The concert, put on by the Northampton Arts Council and the Parent Teacher Organizations of Northampton’s public schools, is a benefit for the Northampton Public Schools’ ArtsEZ grant program, which supplies money for arts enrichment programs.
The line-up of local musicians has not yet been determined, so check back at northamptonartscouncil.org.
— Dave Eisenstadter
Glendi 2019
When: Sept. 6 (5-11 p.m.), Sept. 7 (12-11 p.m.), Sept. 8 (12-7 p.m.)
Where: St. George Greek Orthodox Cathedral, 22 St. George Rd., Springfield
Are you Greek, an avid Greek music and dance fanatic, or gyro connoisseur? If you fit the description of any of those titles, Glendi is the event for you.
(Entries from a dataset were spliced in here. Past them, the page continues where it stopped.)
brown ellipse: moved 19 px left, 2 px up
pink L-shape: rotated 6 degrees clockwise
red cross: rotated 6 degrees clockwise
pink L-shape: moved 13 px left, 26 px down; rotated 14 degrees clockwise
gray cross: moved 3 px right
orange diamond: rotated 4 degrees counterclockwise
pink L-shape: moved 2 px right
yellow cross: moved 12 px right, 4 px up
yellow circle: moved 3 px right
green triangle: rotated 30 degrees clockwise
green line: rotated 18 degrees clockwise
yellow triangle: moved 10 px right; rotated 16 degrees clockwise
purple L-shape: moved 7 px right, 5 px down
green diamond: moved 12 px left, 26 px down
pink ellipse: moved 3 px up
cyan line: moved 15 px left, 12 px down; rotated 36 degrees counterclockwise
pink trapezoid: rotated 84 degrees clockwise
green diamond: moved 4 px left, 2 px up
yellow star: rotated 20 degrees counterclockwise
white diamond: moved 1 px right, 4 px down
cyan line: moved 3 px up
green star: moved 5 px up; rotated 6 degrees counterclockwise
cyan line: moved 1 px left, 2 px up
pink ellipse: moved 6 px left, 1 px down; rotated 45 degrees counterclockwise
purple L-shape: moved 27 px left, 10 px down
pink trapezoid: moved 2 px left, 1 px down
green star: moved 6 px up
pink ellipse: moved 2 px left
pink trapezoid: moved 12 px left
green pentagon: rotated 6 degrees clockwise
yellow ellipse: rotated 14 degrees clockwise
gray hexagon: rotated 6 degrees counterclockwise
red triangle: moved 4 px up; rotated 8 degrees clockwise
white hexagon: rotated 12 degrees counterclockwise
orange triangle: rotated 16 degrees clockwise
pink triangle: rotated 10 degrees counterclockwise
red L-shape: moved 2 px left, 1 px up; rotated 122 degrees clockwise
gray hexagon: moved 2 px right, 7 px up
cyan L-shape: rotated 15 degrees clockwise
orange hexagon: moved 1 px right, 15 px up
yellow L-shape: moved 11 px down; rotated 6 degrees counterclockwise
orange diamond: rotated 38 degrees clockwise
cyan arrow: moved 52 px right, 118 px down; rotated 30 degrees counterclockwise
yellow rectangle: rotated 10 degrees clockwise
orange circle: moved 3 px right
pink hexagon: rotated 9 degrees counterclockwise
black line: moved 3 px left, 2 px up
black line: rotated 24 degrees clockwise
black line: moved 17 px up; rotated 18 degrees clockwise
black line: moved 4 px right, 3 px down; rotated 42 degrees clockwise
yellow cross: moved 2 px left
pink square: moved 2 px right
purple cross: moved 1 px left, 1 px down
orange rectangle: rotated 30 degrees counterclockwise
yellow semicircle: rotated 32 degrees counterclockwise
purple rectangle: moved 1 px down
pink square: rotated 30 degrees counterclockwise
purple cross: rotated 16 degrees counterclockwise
Glendi is an annual Greek gathering sponsored by St. George Cathedral in Springfield. The three-day event is a celebration of Greek culture with plenty of Greek food, music, and dance. 1978 marked the inaugural Glendi, and the festival has been going strong for 41 years since.
The food served at Glendi is to die for. Greek dishes such as Souvlaki (grilled lamb) and pastries like Koulourakia (Greek sesame seed cookie) are even available to go. Live music is performed by Hellenic Express and dance is performed by Glendi dancers with traditional Greek wear. Kids are more than welcome at the festival, with plenty of activities for the youth. Greek alcohol is also available for more adult fun.
Glendi also includes a tour of St. George Greek Orthodox Cathedral with Fr. Christopher as the tour guide. The Cathedral was built in 1864 and was designed by Richard Upjohn and is listed as a U.S. Historical site.
Admission is $1 and comes with raffle ticket for a $1,000 valued prize.